Desde el punto de vista de la salud, la L-carnitina participa en:
- El metabolismo de las grasas
- La producción de energía a nivel celular
- El mantenimiento de la función muscular y cardíaca
- La salud mitocondrial
En algunas situaciones como el envejecimiento, el seguimiento de dietas muy restrictivas o deficiencias nutricionales, los niveles de L-carnitina pueden verse reducidos, lo que ha despertado interés en su uso como complemento alimentario.
Acetil L-carnitina: ¿para qué sirve?
La acetil L-carnitina (ALC) es una forma modificada de la L-carnitina que se caracteriza por tener mayor biodisponibilidad a nivel cerebral, ya que puede atravesar con más facilidad la barrera hematoencefálica.

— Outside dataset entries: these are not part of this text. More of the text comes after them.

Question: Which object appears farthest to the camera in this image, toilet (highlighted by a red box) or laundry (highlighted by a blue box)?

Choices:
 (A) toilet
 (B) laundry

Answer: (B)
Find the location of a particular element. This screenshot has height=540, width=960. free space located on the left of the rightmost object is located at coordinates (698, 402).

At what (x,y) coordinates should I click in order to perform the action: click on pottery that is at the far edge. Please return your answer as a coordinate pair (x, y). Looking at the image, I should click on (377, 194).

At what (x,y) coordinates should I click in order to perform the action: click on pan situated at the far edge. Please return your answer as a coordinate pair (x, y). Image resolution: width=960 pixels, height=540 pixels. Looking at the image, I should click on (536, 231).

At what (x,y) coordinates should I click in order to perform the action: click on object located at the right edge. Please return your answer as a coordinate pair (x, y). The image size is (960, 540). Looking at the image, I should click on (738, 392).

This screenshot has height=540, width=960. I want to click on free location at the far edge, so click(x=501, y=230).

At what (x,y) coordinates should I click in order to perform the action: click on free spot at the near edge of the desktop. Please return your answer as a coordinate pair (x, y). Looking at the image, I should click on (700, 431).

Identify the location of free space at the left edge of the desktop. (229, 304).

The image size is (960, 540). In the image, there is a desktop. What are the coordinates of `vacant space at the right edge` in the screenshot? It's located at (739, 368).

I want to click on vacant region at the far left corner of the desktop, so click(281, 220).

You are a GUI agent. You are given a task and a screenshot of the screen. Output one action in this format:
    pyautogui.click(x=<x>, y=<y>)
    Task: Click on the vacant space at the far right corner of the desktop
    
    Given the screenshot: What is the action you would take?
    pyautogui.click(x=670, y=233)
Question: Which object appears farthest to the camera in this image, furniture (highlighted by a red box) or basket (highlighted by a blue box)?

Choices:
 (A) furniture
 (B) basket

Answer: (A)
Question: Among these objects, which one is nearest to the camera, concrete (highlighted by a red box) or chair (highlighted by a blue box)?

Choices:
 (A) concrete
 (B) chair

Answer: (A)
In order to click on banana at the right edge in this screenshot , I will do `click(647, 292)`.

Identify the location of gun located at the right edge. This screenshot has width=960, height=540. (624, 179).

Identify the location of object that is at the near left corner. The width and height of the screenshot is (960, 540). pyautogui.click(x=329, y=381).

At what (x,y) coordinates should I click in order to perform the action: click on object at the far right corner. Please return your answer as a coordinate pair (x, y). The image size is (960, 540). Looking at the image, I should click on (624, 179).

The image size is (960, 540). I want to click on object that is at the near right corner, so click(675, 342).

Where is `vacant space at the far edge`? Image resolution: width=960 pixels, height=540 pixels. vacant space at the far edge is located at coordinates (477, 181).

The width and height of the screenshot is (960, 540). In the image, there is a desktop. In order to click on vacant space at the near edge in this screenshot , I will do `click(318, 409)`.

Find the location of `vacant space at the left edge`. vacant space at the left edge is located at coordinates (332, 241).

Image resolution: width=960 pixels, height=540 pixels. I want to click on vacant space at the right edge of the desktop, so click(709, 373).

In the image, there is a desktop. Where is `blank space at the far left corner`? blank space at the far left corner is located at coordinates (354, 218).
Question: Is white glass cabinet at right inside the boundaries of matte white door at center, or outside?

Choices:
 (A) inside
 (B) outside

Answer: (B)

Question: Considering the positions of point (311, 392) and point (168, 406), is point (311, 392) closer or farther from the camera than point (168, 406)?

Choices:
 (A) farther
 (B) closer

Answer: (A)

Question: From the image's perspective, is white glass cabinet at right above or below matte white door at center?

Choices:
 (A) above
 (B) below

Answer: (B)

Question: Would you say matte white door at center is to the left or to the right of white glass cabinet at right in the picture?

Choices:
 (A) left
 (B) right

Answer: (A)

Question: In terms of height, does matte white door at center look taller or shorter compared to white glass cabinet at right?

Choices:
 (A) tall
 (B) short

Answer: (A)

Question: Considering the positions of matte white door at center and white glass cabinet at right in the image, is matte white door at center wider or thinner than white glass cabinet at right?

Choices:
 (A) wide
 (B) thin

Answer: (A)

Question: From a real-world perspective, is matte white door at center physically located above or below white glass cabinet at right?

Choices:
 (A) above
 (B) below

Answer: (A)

Suele estar presente en complementos destinados a:
- El apoyo de la función cognitiva y la memoria
- La reducción de la fatiga mental
- La salud cerebral
L-carnitina: cómo tomarla de forma adecuada
La dosis y el momento de consumo del complemento pueden variar dependiendo del objetivo. No obstante, las dosis más habituales suelen ser entre 500 y 2000 mg al día. En el ámbito deportivo se usa mayoritariamente en forma de L-carnitina L-tartrato, mientras que para el apoyo cognitivo, la más utilizada es la ALC.
Cabe recordar que la suplementación siempre debe valorarse de forma individual y bajo la supervisión del médico. Además, no debe sustituir una alimentación equilibrada.
Alimentos con L-carnitina
Los alimentos que contienen mayor cantidad de L-carnitina son de origen animal, entre los más relevantes destacan:
- Carne roja, como la carne de res y cordero
- Pescados, como el salmón
- Aves, como el pollo
- Productos lácteos, como leche y queso
¿Es necesaria la suplementación con L-carnitina?
En personas sanas y que siguen una alimentación saludable, la suplementación con L-carnitina no suele estar indicada. En cambio, sí que resulta útil para el tratamiento de deficiencias primarias o secundarias de carnitina, las cuales pueden ser hereditarias o adquiridas (como ocurre en algunos pacientes con insuficiencia renal crónica sometidos a diálisis).
En el ámbito deportivo, la L-carnitina se ha popularizado como suplemento para mejorar el rendimiento físico, favorecer la recuperación muscular o promover la pérdida de grasa corporal. Sin embargo, la evidencia científica disponible resulta inconsistente en estos efectos en personas sanas, especialmente en lo que respecta a su eficacia como “quemagrasas”. Aunque es cierto que participa en el metabolismo de los lípidos, su consumo aislado no se traduce en una reducción de la grasa corporal.